Consider the twists and turns of the Anna Hazare affair where its critique of Parliament is merely seen as insulting parliamentarians. The philistine Parliament seems to think civil society needs to be taught a lesson in table manners. The tragedy is that there is no public institution to mediate the debate and argue how a legislative process can be built by a movement. Consider a second example. Time and again India Today and other journals list a bevy of chief ministers in terms of governance rankings. These carry a great deal of weight and yet few seem to ask or even question the validity of these rankings. The public does not know whether these are by legitimation efforts or a serious exercise in public policy. It is time now that we considered ourselves a knowledge society and not just a knowledge economy and build institutions that can understand the making of public policy.
The idea of public policy needs to take the idea of the public seriously. The public has to become a domain in which the future of governance, the making of laws, the dynamics of audit, the philosophy of well-being are debated. To facilitate this, we need academics who can demystify the policy process, showing how a group of experts can become captive to vested interests or prey to their own methods. Public policy cannot be merely about the state and the corporations. It has to be a space for the understanding of the informal economy as an agency for subsistence, imaginations in demystifying knowledge; public policy has to demystify science and show that governance has to speak a variety of dialects that can comprehend a variety of solutions.
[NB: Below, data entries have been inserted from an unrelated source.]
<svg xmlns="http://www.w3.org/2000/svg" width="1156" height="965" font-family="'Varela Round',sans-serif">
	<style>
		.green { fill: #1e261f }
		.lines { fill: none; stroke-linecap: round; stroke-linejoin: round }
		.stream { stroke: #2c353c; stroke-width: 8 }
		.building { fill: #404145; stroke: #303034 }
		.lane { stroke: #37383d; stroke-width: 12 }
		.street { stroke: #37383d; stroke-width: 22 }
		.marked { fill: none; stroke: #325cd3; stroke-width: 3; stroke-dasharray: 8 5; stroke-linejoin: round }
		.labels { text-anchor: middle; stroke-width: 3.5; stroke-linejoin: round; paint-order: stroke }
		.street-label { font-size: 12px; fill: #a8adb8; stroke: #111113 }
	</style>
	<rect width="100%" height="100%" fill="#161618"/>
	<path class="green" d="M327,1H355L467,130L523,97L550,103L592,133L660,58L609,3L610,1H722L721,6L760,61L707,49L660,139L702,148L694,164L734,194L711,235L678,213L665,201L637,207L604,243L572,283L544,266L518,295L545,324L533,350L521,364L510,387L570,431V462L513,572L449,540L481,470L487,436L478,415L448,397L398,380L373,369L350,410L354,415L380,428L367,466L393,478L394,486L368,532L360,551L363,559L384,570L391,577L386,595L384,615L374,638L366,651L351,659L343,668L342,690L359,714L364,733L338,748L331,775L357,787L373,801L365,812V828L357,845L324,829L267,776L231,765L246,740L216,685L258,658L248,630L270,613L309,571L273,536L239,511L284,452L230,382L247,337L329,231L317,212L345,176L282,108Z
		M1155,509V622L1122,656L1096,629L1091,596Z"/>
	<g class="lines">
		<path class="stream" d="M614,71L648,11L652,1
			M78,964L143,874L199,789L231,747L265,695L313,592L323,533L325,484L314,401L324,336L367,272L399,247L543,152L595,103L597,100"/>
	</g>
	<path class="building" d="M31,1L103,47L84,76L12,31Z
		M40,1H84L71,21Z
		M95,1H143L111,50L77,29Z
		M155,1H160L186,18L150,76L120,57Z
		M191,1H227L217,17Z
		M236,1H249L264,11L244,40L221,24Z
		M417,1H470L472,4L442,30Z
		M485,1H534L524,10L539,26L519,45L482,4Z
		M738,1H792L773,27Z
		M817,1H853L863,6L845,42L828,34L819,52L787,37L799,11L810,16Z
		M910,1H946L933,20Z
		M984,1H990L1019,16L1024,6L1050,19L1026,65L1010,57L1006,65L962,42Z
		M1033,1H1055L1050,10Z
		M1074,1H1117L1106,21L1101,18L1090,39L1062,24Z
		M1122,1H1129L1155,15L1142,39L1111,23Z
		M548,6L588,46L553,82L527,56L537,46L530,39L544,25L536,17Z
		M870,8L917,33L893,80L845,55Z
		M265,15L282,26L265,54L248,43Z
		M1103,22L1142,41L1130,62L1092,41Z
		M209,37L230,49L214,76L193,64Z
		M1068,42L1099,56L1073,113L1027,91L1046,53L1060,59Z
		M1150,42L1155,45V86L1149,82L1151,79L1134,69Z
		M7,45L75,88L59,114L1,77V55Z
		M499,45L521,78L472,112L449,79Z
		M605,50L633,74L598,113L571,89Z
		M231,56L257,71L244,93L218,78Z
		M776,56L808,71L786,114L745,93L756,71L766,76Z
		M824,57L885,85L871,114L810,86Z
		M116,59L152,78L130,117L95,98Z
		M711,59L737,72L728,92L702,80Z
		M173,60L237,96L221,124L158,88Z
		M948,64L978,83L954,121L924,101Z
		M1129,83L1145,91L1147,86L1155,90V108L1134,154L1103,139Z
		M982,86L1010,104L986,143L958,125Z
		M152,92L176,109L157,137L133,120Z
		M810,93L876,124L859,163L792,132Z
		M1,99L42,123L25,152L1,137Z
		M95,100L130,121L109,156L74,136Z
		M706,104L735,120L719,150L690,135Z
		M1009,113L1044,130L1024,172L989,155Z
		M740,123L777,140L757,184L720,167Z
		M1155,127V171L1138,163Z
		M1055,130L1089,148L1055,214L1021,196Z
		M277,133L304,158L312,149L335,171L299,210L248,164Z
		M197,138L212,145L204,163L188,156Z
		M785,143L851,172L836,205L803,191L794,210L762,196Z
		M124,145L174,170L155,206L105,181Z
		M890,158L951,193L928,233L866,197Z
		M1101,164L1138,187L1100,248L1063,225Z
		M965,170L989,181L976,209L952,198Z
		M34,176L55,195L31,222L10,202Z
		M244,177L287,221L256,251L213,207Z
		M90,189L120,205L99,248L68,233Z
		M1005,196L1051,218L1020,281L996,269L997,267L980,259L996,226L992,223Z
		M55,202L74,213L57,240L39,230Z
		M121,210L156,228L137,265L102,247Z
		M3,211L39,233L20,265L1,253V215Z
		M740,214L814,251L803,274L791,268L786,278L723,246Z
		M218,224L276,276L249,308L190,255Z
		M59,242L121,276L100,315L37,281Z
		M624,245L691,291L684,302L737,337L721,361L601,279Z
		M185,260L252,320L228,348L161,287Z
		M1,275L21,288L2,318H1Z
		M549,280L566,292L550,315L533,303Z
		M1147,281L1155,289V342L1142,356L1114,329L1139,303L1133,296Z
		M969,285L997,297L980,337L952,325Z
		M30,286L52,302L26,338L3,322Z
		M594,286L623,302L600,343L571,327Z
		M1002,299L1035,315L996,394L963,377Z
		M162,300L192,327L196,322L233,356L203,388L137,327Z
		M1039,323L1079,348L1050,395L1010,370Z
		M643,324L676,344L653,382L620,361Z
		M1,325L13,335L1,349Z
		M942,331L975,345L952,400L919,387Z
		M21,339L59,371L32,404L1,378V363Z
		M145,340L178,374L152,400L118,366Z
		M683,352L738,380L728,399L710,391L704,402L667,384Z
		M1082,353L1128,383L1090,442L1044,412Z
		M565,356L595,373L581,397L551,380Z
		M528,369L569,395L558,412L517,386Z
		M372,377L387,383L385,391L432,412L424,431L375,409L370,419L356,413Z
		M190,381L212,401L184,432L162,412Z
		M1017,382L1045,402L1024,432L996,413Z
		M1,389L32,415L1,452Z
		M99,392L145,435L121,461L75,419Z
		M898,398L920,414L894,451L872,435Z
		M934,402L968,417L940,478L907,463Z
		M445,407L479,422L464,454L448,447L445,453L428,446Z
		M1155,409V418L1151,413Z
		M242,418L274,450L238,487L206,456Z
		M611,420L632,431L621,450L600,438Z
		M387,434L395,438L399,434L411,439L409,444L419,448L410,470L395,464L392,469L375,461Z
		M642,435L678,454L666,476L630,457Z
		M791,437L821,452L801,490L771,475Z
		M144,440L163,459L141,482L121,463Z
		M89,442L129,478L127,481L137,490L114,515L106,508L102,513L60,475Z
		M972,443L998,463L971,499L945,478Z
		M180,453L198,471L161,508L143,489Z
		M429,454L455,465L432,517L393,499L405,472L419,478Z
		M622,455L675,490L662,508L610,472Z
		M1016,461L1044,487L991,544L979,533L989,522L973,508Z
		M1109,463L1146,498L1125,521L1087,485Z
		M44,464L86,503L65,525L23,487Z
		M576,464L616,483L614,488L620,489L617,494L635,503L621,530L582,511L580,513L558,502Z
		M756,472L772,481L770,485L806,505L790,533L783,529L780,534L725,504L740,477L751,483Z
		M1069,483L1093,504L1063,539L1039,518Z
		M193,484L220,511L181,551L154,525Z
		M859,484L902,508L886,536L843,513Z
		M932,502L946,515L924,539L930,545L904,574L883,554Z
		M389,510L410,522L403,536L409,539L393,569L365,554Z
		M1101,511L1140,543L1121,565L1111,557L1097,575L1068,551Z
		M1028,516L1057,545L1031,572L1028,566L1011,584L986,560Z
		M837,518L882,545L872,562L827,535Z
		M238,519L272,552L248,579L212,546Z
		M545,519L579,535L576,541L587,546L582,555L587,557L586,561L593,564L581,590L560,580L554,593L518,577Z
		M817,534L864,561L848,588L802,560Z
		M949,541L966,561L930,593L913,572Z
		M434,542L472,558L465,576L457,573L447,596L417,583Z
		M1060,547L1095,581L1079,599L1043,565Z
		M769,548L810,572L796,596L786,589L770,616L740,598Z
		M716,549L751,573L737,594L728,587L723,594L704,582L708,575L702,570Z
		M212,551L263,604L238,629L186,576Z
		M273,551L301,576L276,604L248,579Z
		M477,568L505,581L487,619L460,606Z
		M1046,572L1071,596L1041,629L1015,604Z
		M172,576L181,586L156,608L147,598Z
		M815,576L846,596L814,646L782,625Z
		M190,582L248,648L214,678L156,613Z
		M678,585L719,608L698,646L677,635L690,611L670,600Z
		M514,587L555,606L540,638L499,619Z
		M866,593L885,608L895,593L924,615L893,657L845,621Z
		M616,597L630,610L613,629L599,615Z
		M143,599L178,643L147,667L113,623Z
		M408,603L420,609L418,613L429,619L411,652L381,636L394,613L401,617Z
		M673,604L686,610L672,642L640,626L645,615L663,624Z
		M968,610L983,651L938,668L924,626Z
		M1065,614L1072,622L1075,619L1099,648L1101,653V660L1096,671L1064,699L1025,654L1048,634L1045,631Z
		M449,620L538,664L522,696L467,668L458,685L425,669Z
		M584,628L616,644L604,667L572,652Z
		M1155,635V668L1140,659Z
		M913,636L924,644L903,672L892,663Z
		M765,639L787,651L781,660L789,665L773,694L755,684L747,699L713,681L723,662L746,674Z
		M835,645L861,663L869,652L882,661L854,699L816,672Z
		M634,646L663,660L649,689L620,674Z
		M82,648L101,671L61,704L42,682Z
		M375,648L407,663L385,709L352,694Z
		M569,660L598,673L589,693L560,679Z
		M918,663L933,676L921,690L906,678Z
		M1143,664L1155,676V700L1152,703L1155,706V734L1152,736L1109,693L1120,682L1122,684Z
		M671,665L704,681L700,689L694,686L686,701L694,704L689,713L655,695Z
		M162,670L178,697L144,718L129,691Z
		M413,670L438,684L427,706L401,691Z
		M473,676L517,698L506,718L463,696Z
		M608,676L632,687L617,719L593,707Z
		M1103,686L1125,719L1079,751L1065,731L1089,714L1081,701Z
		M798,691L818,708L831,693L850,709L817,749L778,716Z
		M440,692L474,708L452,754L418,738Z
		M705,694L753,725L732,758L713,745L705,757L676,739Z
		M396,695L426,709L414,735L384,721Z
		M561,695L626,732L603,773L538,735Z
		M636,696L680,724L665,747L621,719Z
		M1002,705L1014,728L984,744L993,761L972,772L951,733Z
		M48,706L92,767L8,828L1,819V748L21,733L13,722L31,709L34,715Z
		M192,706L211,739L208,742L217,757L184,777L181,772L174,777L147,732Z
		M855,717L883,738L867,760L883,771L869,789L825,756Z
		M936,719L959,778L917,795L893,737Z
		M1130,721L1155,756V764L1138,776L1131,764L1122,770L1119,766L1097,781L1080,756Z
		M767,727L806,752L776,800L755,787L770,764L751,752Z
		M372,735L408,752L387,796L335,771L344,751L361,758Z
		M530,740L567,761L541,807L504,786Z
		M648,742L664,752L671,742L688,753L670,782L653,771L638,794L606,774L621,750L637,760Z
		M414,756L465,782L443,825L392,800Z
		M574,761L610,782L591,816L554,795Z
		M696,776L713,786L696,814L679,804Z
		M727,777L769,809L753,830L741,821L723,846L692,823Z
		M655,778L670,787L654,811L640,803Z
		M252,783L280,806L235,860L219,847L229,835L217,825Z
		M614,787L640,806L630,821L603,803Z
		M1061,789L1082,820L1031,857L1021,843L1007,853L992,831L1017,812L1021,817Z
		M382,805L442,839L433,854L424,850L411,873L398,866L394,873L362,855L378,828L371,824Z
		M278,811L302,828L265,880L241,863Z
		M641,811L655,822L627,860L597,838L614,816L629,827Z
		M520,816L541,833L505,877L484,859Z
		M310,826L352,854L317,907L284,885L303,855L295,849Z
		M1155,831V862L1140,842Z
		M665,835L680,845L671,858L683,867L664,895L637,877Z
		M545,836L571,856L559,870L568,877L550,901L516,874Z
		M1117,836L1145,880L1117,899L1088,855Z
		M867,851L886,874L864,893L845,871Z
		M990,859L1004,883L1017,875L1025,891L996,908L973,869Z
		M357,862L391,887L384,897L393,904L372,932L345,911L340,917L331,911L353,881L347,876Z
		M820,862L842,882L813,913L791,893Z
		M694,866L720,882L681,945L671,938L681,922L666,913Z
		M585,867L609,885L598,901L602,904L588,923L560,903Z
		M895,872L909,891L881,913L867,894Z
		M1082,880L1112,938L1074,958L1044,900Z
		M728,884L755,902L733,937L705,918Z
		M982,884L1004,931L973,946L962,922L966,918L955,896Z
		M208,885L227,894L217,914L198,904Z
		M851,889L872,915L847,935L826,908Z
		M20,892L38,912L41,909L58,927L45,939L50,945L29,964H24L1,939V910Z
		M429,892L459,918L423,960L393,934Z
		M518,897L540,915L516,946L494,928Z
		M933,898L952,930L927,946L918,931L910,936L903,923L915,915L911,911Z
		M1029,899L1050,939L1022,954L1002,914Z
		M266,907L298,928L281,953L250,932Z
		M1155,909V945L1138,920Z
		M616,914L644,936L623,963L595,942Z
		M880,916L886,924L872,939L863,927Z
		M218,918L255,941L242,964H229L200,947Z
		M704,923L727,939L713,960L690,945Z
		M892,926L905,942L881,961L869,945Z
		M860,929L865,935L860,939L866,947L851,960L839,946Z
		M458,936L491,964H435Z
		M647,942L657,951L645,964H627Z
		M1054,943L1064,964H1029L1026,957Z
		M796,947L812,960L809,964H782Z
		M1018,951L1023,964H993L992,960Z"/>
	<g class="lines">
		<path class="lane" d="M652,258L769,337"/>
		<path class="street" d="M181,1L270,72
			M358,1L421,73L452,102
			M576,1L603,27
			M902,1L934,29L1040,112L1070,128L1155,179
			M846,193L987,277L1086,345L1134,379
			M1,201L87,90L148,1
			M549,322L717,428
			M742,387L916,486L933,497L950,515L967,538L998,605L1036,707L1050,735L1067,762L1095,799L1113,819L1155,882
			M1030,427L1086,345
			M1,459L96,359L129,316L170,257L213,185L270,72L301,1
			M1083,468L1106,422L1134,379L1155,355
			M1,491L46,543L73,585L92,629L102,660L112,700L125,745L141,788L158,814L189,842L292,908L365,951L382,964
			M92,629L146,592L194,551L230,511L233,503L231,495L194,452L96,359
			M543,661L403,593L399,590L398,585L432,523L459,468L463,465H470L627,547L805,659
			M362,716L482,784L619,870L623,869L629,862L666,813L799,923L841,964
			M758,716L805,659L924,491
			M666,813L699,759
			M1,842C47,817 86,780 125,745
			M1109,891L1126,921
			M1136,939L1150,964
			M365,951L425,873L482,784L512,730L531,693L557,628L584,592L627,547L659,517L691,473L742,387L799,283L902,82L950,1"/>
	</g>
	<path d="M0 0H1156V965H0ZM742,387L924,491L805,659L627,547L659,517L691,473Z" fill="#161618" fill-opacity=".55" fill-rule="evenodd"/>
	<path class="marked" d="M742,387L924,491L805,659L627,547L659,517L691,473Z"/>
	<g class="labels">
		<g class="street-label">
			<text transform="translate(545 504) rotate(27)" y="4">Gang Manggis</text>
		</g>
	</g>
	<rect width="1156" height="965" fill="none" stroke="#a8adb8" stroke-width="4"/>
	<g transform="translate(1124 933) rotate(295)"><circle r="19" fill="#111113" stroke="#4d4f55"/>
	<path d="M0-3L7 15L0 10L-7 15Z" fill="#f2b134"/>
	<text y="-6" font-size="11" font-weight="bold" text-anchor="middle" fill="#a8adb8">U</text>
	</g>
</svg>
We are today a society caught between the arrogance of expertise and the threat of populism. Third party forces like trade unions or NGOs have not built the expertise and the systems of research to analyse policy processes. It is not just paucity of institutional investment I am talking about. I am talking about a failure of imagination. One can think of the budgetary process but can one add new notions of ecological audit, new ideas of well-being, a civil-society approach to the future that turns foreign policy into the civics of everydayness and demands that war and peace be studied as everyday facts? Can we create a right to information system that makes all think tank reports public? Can we syndicate columns which explain major studies of the Planning Commission? We need to desperately bring knowledge under the Essential Services Act and stop treating it as the cultural preserve of technocratic shamans with PhDs.
Public policy has to be an intellectual commons open to access and innovation. Our current flock of institutes are servants of power and not the servants or munshis of public discourse. Democracy desperately needs not just an inclusive society but a vision of inclusive knowledge. Ask yourself why is it that no major university has a centre for science studies. I am not referring to idiot centres for science or centres for policy innovation but open-ended attempts to exemplify knowledge as expertise as it works for corporation, state or coalitions. There is a need for playfulness about power and what better beginning than a public policy institute serving as a commons for civil society.